_What is required_: Reproduce the data in full, exactly as given, leaving images out.

*****

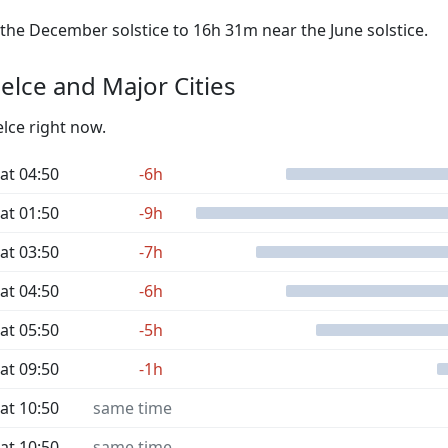
he December solstice to 16h 31m near the June solstice.
elce and Major Cities
elce right now.
at 04:50
-6h
at 01:50
-9h
at 03:50
-7h
at 04:50
-6h
at 05:50
-5h
at 09:50
-1h
at 10:50
same time
at 10:50
same time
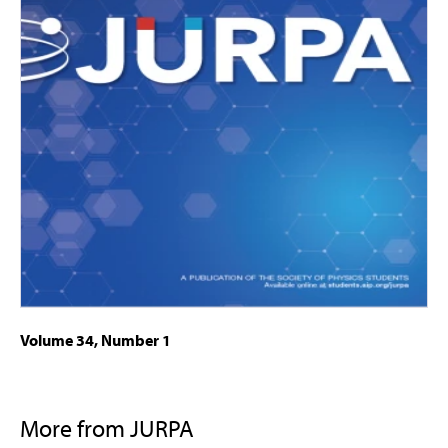
Volume 34, Number 1
More from JURPA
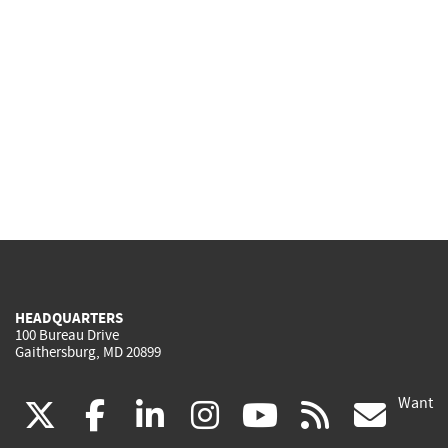
HEADQUARTERS
100 Bureau Drive
Gaithersburg, MD 20899
Want
(link
(link
(link
(link
(link
(lin
X
facebook
linkedin
instagram
youtube
rss
go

*****

_Answer to the problem_:
he December solstice to 16h 31m near the June solstice.
elce and Major Cities
elce right now.
at 04:50
-6h
at 01:50
-9h
at 03:50
-7h
at 04:50
-6h
at 05:50
-5h
at 09:50
-1h
at 10:50
same time
at 10:50
same time
Volume 34, Number 1
More from JURPA
HEADQUARTERS
100 Bureau Drive
Gaithersburg, MD 20899
Want
(link
(link
(link
(link
(link
(lin
X
facebook
linkedin
instagram
youtube
rss
go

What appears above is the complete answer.